■ Work order ■
Where the listing below reaches the line containing "A brief object", start writing out lines exactly, and stop once the line containing "the palm tree at [780,51]: 1214" has been written.

■ Entries shown ■
======

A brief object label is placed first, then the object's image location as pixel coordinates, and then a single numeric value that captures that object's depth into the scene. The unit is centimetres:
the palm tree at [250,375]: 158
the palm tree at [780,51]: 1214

======

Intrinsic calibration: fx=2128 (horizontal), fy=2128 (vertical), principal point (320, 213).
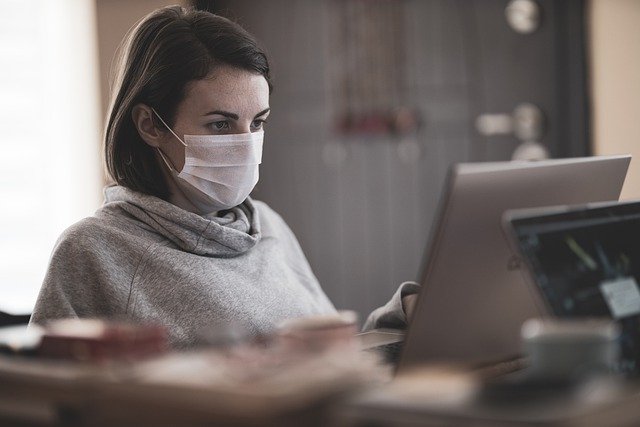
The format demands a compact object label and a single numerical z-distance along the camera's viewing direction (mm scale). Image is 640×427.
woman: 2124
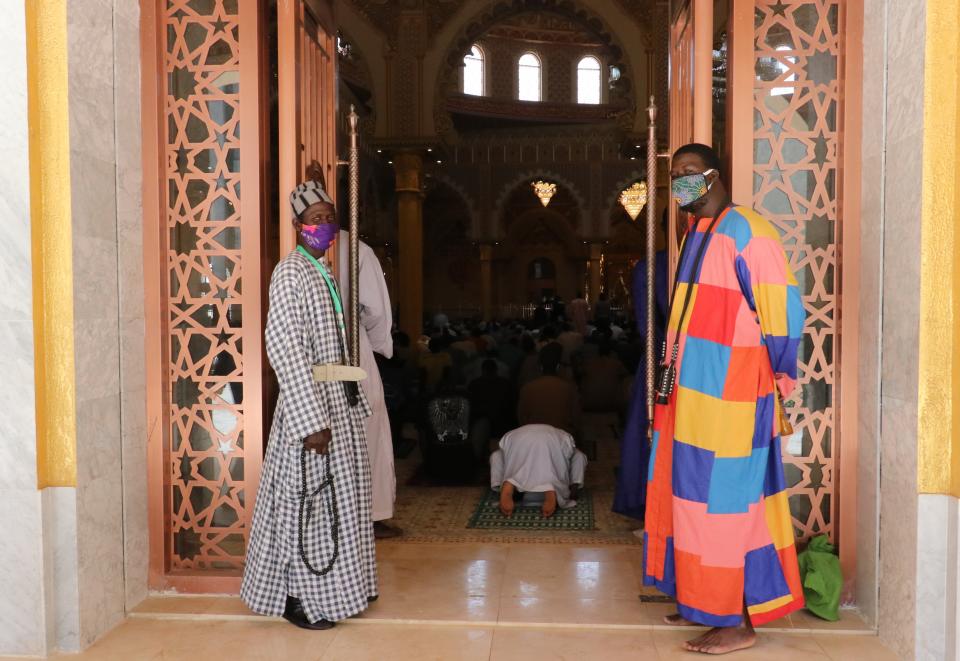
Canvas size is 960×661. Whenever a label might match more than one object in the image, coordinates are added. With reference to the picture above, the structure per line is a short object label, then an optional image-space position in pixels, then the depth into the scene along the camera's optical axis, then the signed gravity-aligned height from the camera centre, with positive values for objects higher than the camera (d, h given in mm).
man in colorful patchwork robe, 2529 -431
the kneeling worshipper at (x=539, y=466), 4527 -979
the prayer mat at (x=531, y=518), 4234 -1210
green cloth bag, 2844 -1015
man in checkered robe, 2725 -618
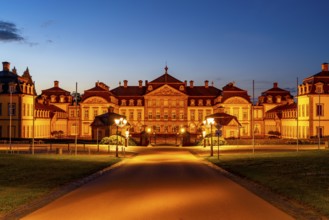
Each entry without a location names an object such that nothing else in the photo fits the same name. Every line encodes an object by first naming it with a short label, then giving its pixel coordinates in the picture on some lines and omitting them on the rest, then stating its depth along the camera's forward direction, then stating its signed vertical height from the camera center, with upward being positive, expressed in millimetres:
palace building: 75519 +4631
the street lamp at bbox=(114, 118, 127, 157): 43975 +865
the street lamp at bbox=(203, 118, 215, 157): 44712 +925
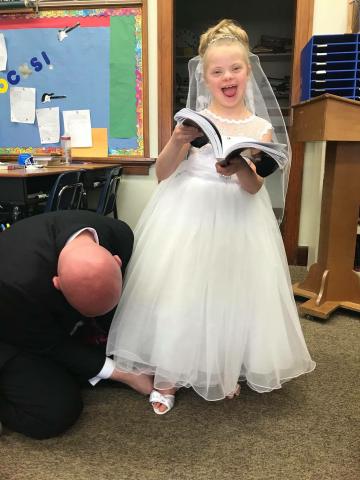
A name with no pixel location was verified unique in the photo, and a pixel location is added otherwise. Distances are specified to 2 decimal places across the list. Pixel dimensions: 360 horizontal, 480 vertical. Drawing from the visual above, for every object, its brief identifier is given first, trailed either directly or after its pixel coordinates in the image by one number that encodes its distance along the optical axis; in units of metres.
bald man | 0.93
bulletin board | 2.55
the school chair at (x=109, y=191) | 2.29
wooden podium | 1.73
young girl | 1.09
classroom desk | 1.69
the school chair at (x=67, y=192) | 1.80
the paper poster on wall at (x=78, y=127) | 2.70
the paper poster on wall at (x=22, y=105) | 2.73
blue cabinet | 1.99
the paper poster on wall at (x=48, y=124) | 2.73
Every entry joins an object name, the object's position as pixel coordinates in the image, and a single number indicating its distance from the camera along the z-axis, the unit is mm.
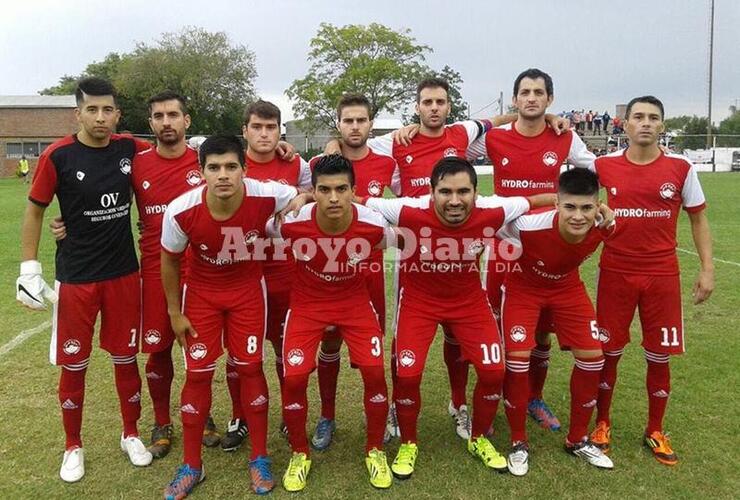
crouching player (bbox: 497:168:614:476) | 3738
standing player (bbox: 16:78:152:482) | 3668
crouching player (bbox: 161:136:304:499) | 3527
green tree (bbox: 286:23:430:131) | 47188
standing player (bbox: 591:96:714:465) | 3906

======

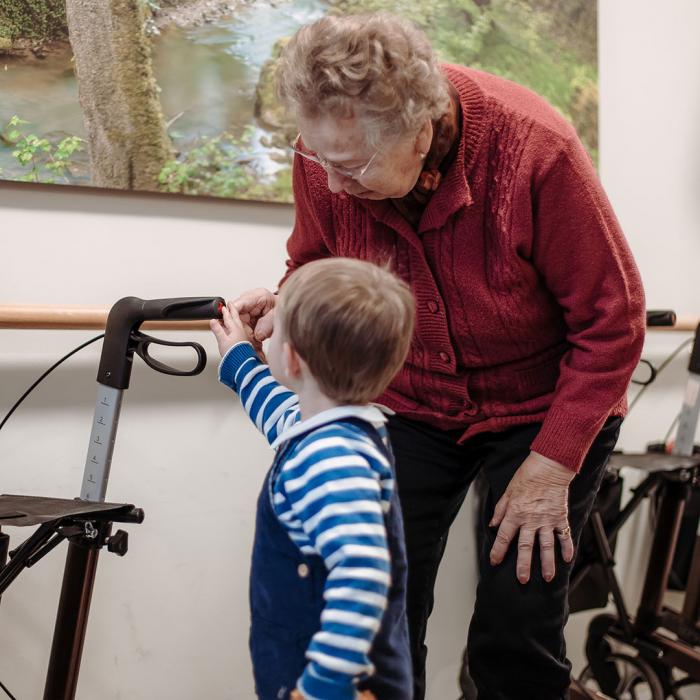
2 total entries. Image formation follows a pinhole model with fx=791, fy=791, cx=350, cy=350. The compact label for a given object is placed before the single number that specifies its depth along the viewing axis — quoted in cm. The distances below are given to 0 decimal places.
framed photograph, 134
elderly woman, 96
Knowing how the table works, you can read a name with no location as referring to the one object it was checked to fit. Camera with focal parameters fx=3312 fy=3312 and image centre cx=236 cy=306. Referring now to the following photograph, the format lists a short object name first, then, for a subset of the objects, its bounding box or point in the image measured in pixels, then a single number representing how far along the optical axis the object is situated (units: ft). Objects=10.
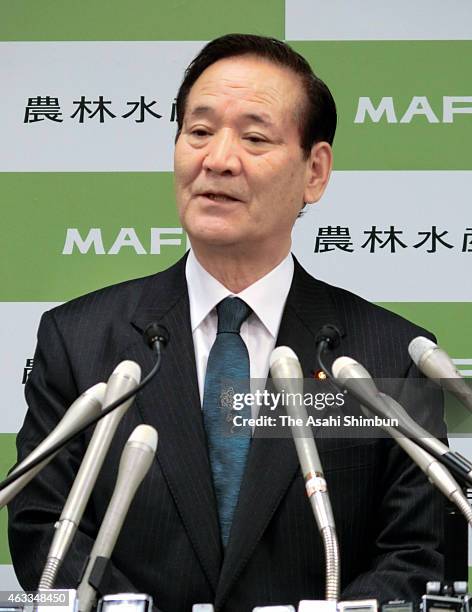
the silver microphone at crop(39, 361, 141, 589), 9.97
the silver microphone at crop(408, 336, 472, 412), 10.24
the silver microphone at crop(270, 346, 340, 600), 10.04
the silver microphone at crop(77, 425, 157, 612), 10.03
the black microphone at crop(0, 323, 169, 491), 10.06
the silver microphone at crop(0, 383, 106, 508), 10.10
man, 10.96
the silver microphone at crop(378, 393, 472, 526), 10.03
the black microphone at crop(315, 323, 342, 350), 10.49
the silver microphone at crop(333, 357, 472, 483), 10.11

======

■ Solution ■
A brief object label is placed first, then the object's image location as pixel coordinates, and then a single numeric value that captures that object's depth into the scene. The unit is centimetres:
the palm tree at [250,375]: 158
the palm tree at [780,51]: 1214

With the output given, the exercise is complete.